■ Data records:
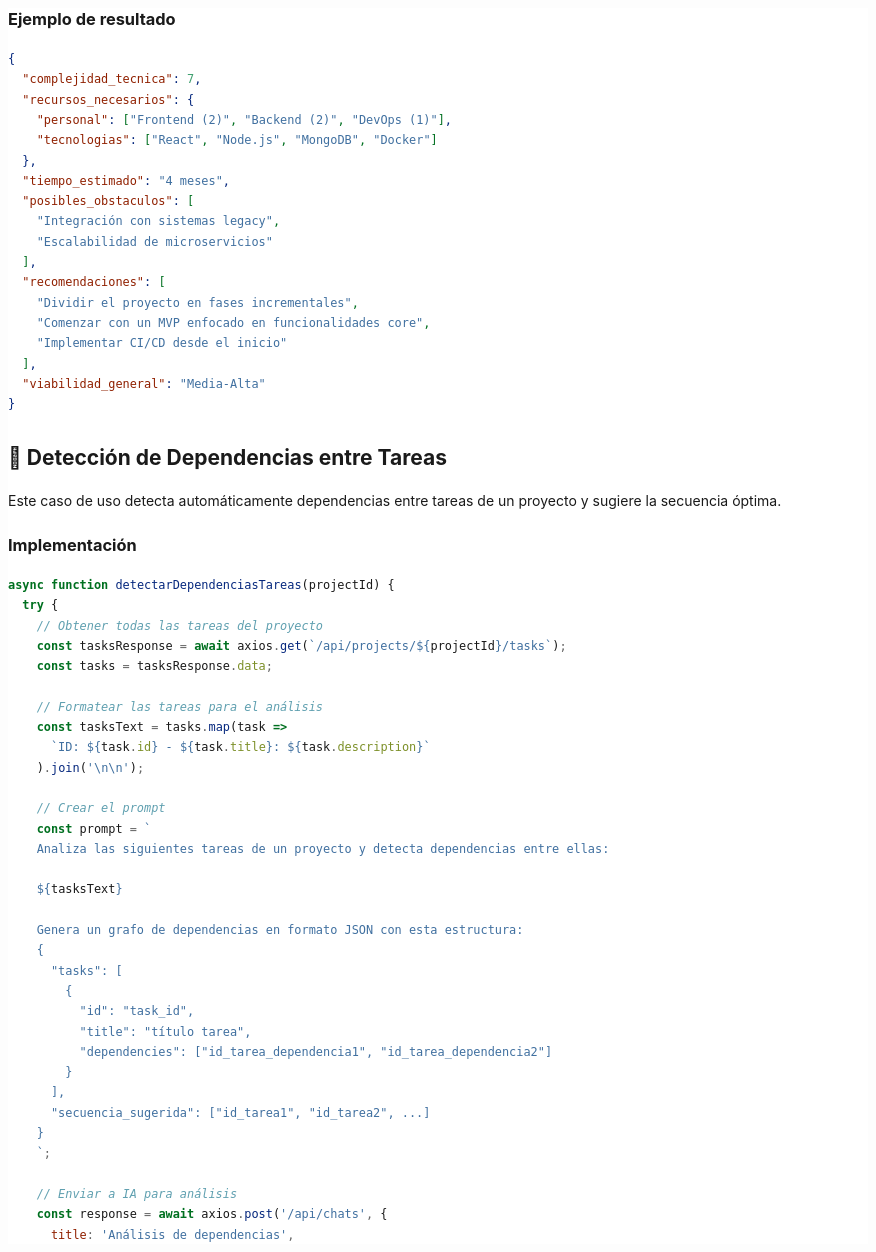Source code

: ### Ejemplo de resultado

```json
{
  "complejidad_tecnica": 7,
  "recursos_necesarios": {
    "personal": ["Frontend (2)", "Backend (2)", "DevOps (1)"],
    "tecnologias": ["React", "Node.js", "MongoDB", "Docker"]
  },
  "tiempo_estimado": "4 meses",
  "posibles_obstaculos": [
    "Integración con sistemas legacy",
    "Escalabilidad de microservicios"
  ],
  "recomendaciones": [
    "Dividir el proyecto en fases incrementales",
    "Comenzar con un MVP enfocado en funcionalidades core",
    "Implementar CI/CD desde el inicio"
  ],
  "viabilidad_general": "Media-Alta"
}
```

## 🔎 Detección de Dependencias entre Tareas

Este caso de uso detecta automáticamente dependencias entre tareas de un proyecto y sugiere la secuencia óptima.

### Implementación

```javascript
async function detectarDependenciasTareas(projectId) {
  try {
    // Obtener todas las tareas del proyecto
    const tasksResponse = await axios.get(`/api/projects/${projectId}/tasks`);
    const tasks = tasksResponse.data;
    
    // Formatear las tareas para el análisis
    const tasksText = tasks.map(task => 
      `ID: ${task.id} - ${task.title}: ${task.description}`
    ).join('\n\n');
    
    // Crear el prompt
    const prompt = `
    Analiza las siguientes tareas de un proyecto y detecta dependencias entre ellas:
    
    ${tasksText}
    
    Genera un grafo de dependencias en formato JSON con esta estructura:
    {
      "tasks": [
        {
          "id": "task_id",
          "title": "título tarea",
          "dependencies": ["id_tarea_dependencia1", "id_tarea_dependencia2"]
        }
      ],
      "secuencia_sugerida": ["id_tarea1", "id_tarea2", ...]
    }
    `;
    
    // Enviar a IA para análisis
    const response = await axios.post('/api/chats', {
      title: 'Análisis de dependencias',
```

■ Work task: Where the string "para" appears in a line of the listing, copy that line.

■ Task solution:
    // Formatear las tareas para el análisis
    // Enviar a IA para análisis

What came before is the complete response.